BRIEF: Return, unchanged, the lines of the records below from the line with "By signing up, you agree to the our terms and" up to and including the line with "retraite, afin de". Leave the pictures out of your answer.

Records taken from a dataset:
--

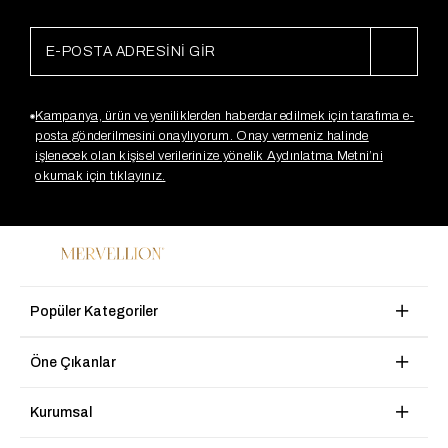
Kampanya, ürün ve yeniliklerden haberdar edilmek için tarafıma e-
posta gönderilmesini onaylıyorum. Onay vermeniz halinde
işlenecek olan kişisel verilerinize yönelik Aydınlatma Metni’ni
okumak için tıklayınız.
Popüler Kategoriler
Öne Çıkanlar
Kurumsal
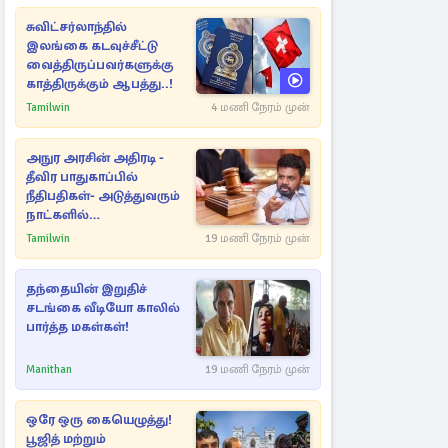
சுவிட்சர்லாந்தில்
இலங்கை கடவுச்சீட்டு
வைத்திருப்பவர்களுக்கு
காத்திருக்கும் ஆபத்து..!
Tamilwin
4 மணி நேரம் முன்
அநுர அரசின் அதிரடி -
தீவிர பாதுகாப்பில்
நீதிபதிகள்- அடுத்துவரும்
நாட்களில்
அம்பலமாகவுள்ள ரகசியம்
Tamilwin
19 மணி நேரம் முன்
தந்தையின் இறுதிச்
சடங்கை வீடியோ காலில்
பார்த்த மகள்கள்!
Manithan
19 மணி நேரம் முன்
ஒரே ஒரு கையெழுத்து!
பூஜித் மற்றும்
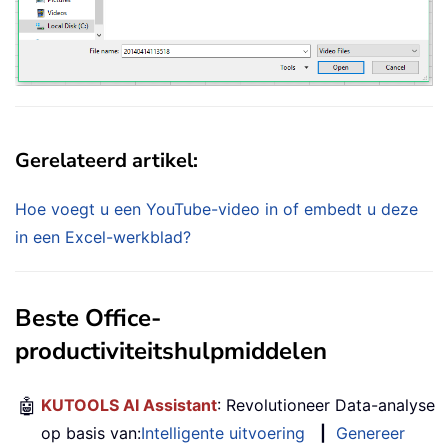
Gerelateerd artikel:
Hoe voegt u een YouTube-video in of embedt u deze
in een Excel-werkblad?
Beste Office-
productiviteitshulpmiddelen
🤖
KUTOOLS AI Assistant
: Revolutioneer Data-analyse
op basis van:
Intelligente uitvoering
|
Genereer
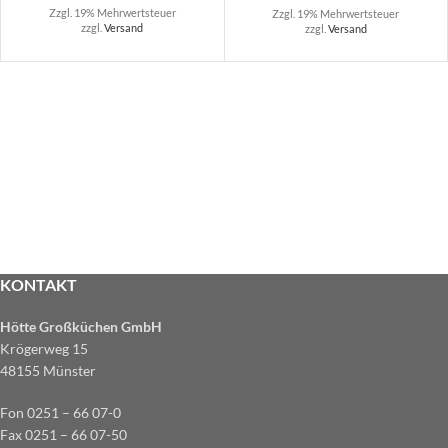
Zzgl. 19% Mehrwertsteuer
Zzgl. 19% Mehrwertsteuer
zzgl.
Versand
zzgl.
Versand
KONTAKT
Hötte Großküchen GmbH
Krögerweg 15
48155 Münster
Fon 0251 – 66 07-0
Fax 0251 – 66 07-50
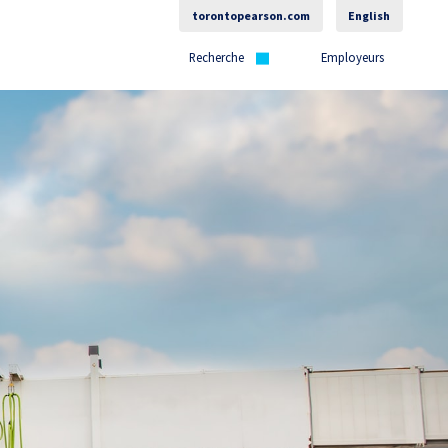
torontopearson.com
English
Recherche
Employeurs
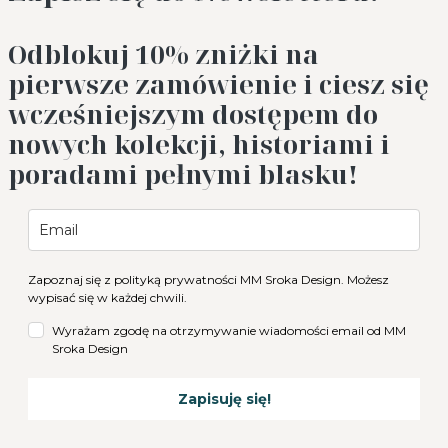
Odblokuj 10%
zniżki na
pierwsze zamówienie i ciesz się
wcześniejszym dostępem do
nowych kolekcji, historiami i
poradami pełnymi blasku!
Zapoznaj się z
polityką prywatności
MM Sroka Design. Możesz
wypisać się w każdej chwili.
Wyrażam zgodę na otrzymywanie wiadomości email od MM
Sroka Design
Zapisuję się!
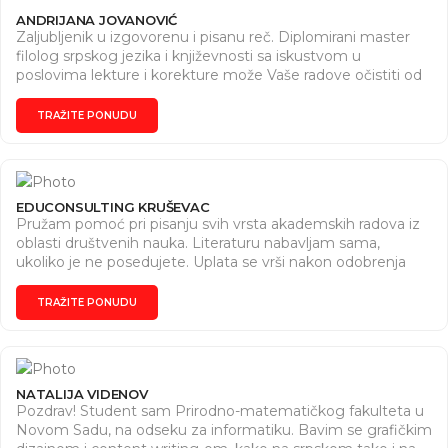
ANDRIJANA JOVANOVIĆ
Zaljubljenik u izgovorenu i pisanu reč. Diplomirani master
filolog srpskog jezika i književnosti sa iskustvom u
poslovima lekture i korekture može Vaše radove očistiti od
svih pravopisno-gramatičkih grešaka. Cena lekture i
korekture zavisi od broja stranica.
TRAŽITE PONUDU
EDUCONSULTING KRUŠEVAC
Pružam pomoć pri pisanju svih vrsta akademskih radova iz
oblasti društvenih nauka. Literaturu nabavljam sama,
ukoliko je ne posedujete. Uplata se vrši nakon odobrenja
rada i softverske provere. Pomoć pri pisanju blogova i
projekata. Lektura i korektura teksta.
TRAŽITE PONUDU
NATALIJA VIDENOV
Pozdrav! Student sam Prirodno-matematičkog fakulteta u
Novom Sadu, na odseku za informatiku. Bavim se grafičkim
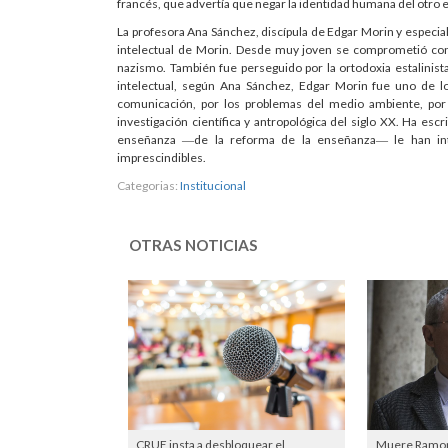
francés, que advertía que negar la identidad humana del otro es
La profesora Ana Sánchez, discípula de Edgar Morin y especiali
intelectual de Morin. Desde muy joven se comprometió con 
nazismo. También fue perseguido por la ortodoxia estalinist
intelectual, según Ana Sánchez, Edgar Morin fue uno de lo
comunicación, por los problemas del medio ambiente, por l
investigación científica y antropológica del siglo XX. Ha escri
enseñanza ―de la reforma de la enseñanza― le han int
imprescindibles.
Categorias:
Institucional
OTRAS NOTICIAS
CRUE insta a desbloquear el
Muere Ramon 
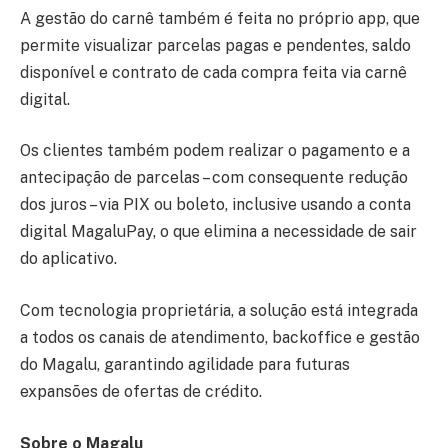
A gestão do carnê também é feita no próprio app, que
permite visualizar parcelas pagas e pendentes, saldo
disponível e contrato de cada compra feita via carnê
digital.
Os clientes também podem realizar o pagamento e a
antecipação de parcelas – com consequente redução
dos juros – via PIX ou boleto, inclusive usando a conta
digital MagaluPay, o que elimina a necessidade de sair
do aplicativo.
Com tecnologia proprietária, a solução está integrada
a todos os canais de atendimento, backoffice e gestão
do Magalu, garantindo agilidade para futuras
expansões de ofertas de crédito.
Sobre o Magalu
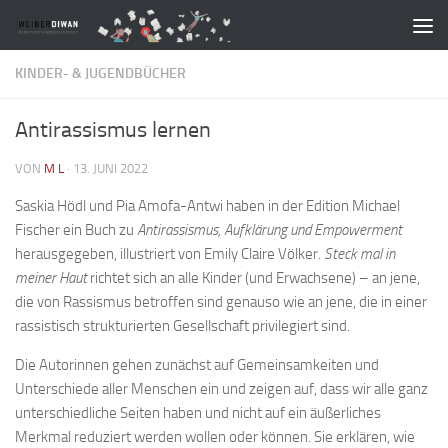
Zum Inhalt springen
KINDER- & JUGENDBÜCHER
Antirassismus lernen
VON
M L
·
13. JUNI 2022
Saskia Hödl und Pia Amofa-Antwi haben in der Edition Michael
Fischer ein Buch zu
Antirassismus, Aufklärung und Empowerment
herausgegeben, illustriert von Emily Claire Völker.
Steck mal in
meiner Haut
richtet sich an alle Kinder (und Erwachsene) – an jene,
die von Rassismus betroffen sind genauso wie an jene, die in einer
rassistisch strukturierten Gesellschaft privilegiert sind.
Die Autorinnen gehen zunächst auf Gemeinsamkeiten und
Unterschiede aller Menschen ein und zeigen auf, dass wir alle ganz
unterschiedliche Seiten haben und nicht auf ein äußerliches
Merkmal reduziert werden wollen oder können. Sie erklären, wie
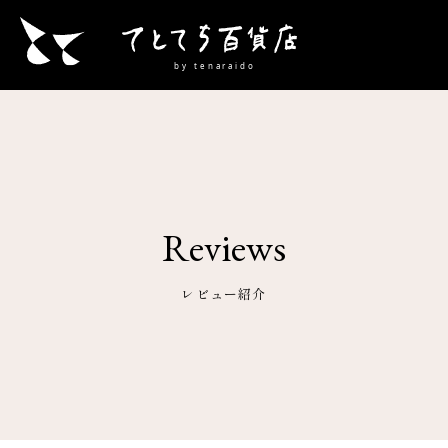
Reviews
レビュー紹介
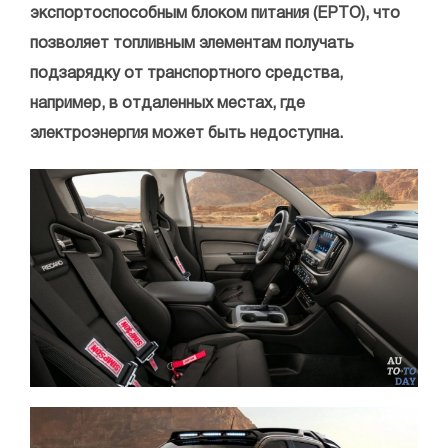
экспортоспособным блоком питания (EPTO), что
позволяет топливным элементам получать
подзарядку от транспортного средства,
например, в отдаленных местах, где
электроэнергия может быть недоступна.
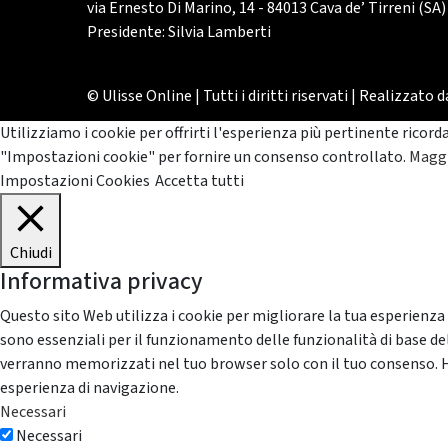
via Ernesto Di Marino, 14 - 84013 Cava de’ Tirreni (SA)
Presidente: Silvia Lamberti
© Ulisse Online | Tutti i diritti riservati | Realizzato 
Utilizziamo i cookie per offrirti l'esperienza più pertinente ricord
"Impostazioni cookie" per fornire un consenso controllato.
Maggi
Impostazioni Cookies
Accetta tutti
Chiudi
Informativa privacy
Questo sito Web utilizza i cookie per migliorare la tua esperienza
sono essenziali per il funzionamento delle funzionalità di base del
verranno memorizzati nel tuo browser solo con il tuo consenso. Hai 
esperienza di navigazione.
Necessari
Necessari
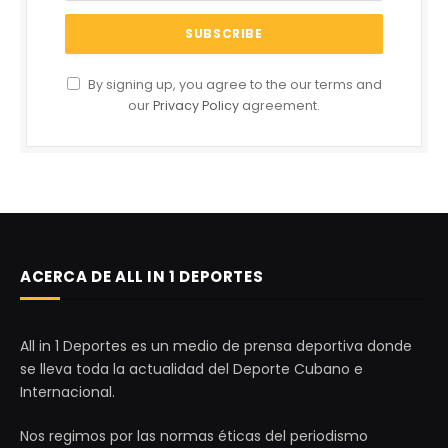
By signing up, you agree to the our terms and
our
Privacy Policy
agreement.
ACERCA DE ALL IN 1 DEPORTES
All in 1 Deportes es un medio de prensa deportiva donde
se lleva toda la actualidad del Deporte Cubano e
Internacional.
Nos regimos por las normas éticas del periodismo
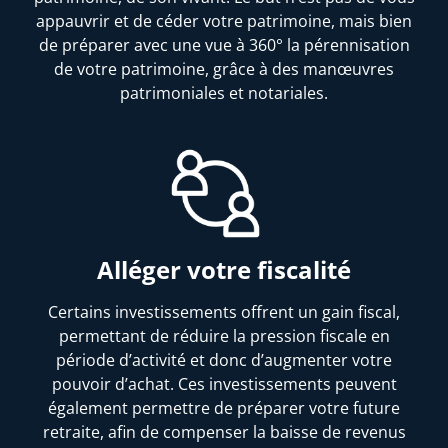
appauvrir et de céder votre patrimoine, mais bien
de préparer avec une vue à 360° la pérennisation
de votre patrimoine, grâce à des manœuvres
patrimoniales et notariales.
Alléger votre fiscalité
Certains investissements offrent un gain fiscal,
permettant de réduire la pression fiscale en
période d’activité et donc d’augmenter votre
pouvoir d’achat. Ces investissements peuvent
également permettre de préparer votre future
retraite, afin de compenser la baisse de revenus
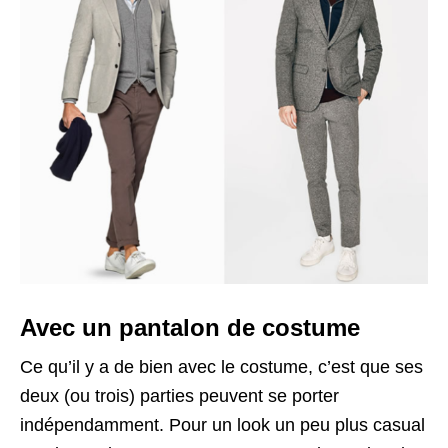
Avec un pantalon de costume
Ce qu’il y a de bien avec le costume, c’est que ses
deux (ou trois) parties peuvent se porter
indépendamment. Pour un look un peu plus casual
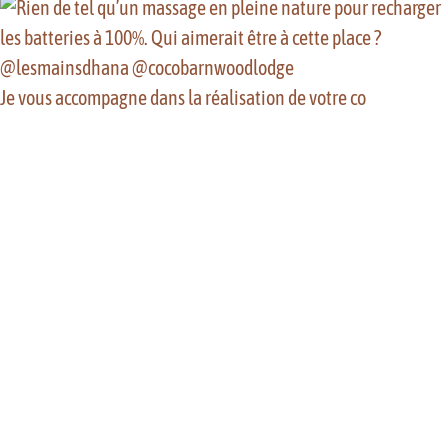
Je vous accompagne dans la réalisation de votre co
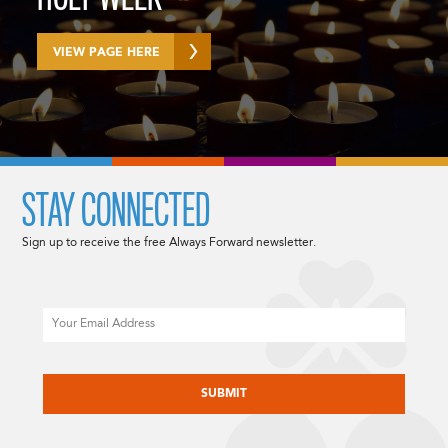
VIEW PAGE HERE
STAY CONNECTED
Sign up to receive the free Always Forward newsletter.
Email
CAPTCHA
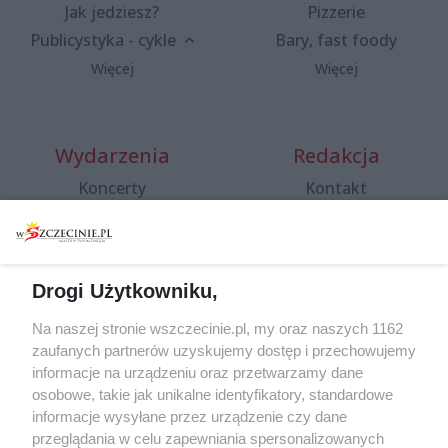
Jak jedziesz?
Pizzerie
Publicystyka - cykle
Bary, fast foody
Więcej
Więcej
Wydarzenia
Redakcja
Koncerty
Kontakt
Warsztaty
Regulamin i polityka
prywatności
Spacery i oprowadzania
Reklama
Jarmarki, festyny, pchle
Drogi Użytkowniku,
targi
Redakcja
Wernisaże
Specjalny koncert z okazji
Na naszej stronie wszczecinie.pl, my oraz naszych 1162
20. urodzin portalu
zaufanych partnerów uzyskujemy dostęp i przechowujemy
Więcej
wSzczecinie.pl
informacje na urządzeniu oraz przetwarzamy dane
osobowe, takie jak unikalne identyfikatory, standardowe
Regulamin konkursów
informacje wysyłane przez urządzenie czy dane
śniadaniówka "Hej
przeglądania w celu zapewniania spersonalizowanych
Szczecin! Jest piątek!"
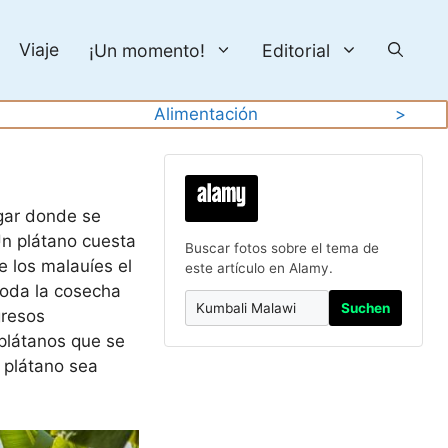
Viaje
¡Un momento!
Editorial
Alimentación
>
ugar donde se
 Un plátano cuesta
Buscar fotos sobre el tema de
 los malauíes el
este artículo en Alamy.
toda la cosecha
Suchen
gresos
 plátanos que se
 plátano sea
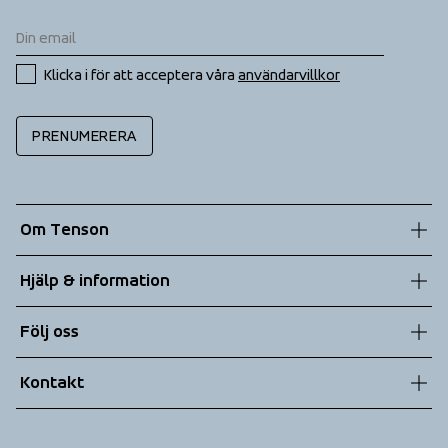
Klicka i för att acceptera våra 
användarvillkor
PRENUMERERA
Om Tenson
Vår historia
Hjälp & information
Hållbarhet
Kundtjänst
Följ oss
Teknologier
Allmänna villkor
Kontakt
Returer
info@tenson.com
Leverans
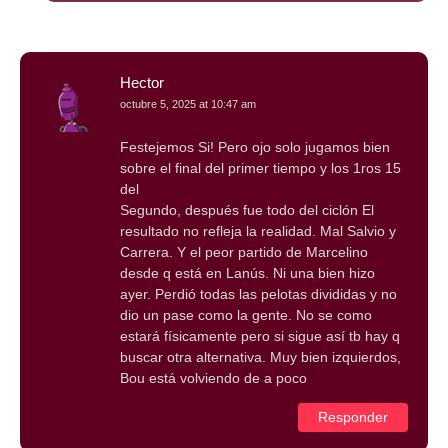
Hector
octubre 5, 2025 at 10:47 am
Festejemos Si! Pero ojo solo jugamos bien
sobre el final del primer tiempo y los 1ros 15
del
Segundo, después fue todo del ciclón El
resultado no refleja la realidad. Mal Salvio y
Carrera. Y el peor partido de Marcelino
desde q está en Lanús. Ni una bien hizo
ayer. Perdió todas las pelotas divididas y no
dio un pase como la gente. No se como
estará físicamente pero si sigue así tb hay q
buscar otra alternativa. Muy bien izquierdos,
Bou está volviendo de a poco
Responder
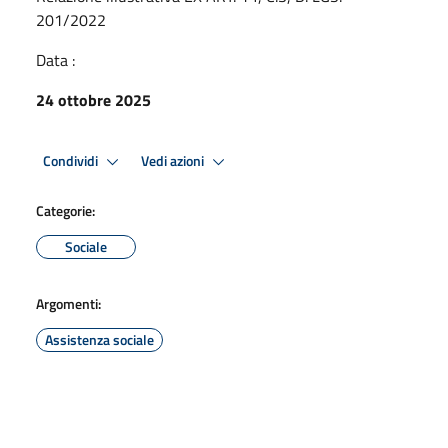
201/2022
Data :
24 ottobre 2025
Condividi
Vedi azioni
Categorie:
Sociale
Argomenti:
Assistenza sociale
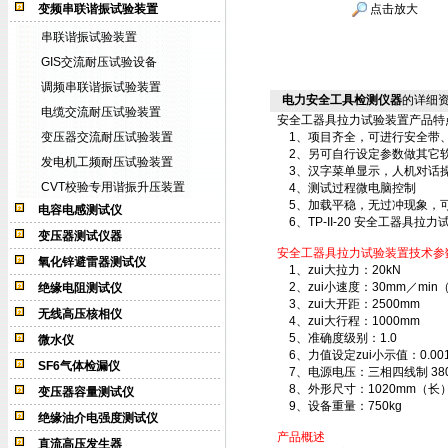
变频串联谐振试验装置
点击放大
串联谐振试验装置
GIS交流耐压试验设备
调频串联谐振试验装置
电力安全工具检测仪器
的详细
电缆交流耐压试验装置
安全工器具拉力试验装置
产品特
变压器交流耐压试验装置
1、项目齐全，可进行安全带、
2、另可自行设定参数做其它软
发电机工频耐压试验装置
3、汉字菜单显示，人机对话
CVT校验专用谐振升压装置
4、测试过程微电脑控制
5、加载平稳，无过冲现象，可
电容电感测试仪
6、TP-II-20
安全工器具拉力
变压器测试仪器
安全工器具拉力试验装置
技术参
氧化锌避雷器测试仪
1、zui大拉力：20kN
2、zui小速度：30mm／mi
绝缘电阻测试仪
3、zui大开距：2500mm
无线高压核相仪
4、zui大行程：1000mm
5、准确度级别：1.0
微水仪
6、力值设定zui小示值：0.001
SF6气体检漏仪
7、电源电压：三相四线制 380V
8、外形尺寸：1020mm（长）
变压器容量测试仪
9、设备重量：750kg
绝缘油介电强度测试仪
产品概述
直流高压发生器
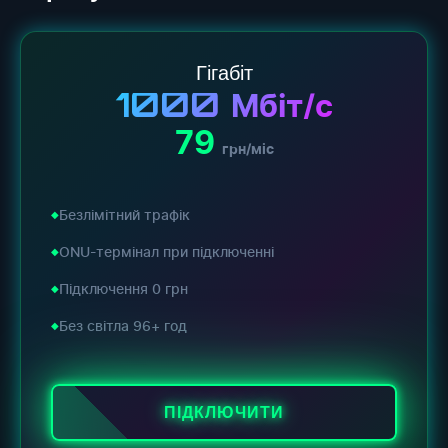
Гігабіт
1000
Мбіт/с
79
грн/міс
Безлімітний трафік
ONU-термінал при підключенні
Підключення 0 грн
Без світла 96+ год
ПІДКЛЮЧИТИ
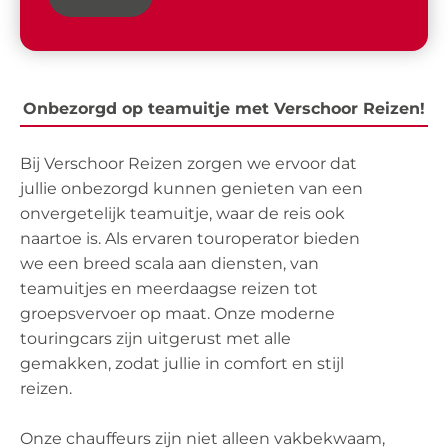
Onbezorgd op teamuitje met Verschoor Reizen!
Bij Verschoor Reizen zorgen we ervoor dat
jullie onbezorgd kunnen genieten van een
onvergetelijk teamuitje, waar de reis ook
naartoe is. Als ervaren touroperator bieden
we een breed scala aan diensten, van
teamuitjes en meerdaagse reizen tot
groepsvervoer op maat. Onze moderne
touringcars zijn uitgerust met alle
gemakken, zodat jullie in comfort en stijl
reizen.
Onze chauffeurs zijn niet alleen vakbekwaam,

--

RESULT OF THE TASK:
By signing up, you agree to the our terms and
our
Privacy Policy
agreement.
ACERCA DE ALL IN 1 DEPORTES
All in 1 Deportes es un medio de prensa deportiva donde
se lleva toda la actualidad del Deporte Cubano e
Internacional.
Nos regimos por las normas éticas del periodismo
appauvrir et de céder votre patrimoine, mais bien
de préparer avec une vue à 360° la pérennisation
de votre patrimoine, grâce à des manœuvres
patrimoniales et notariales.
Alléger votre fiscalité
Certains investissements offrent un gain fiscal,
permettant de réduire la pression fiscale en
période d’activité et donc d’augmenter votre
pouvoir d’achat. Ces investissements peuvent
également permettre de préparer votre future
retraite, afin de compenser la baisse de revenus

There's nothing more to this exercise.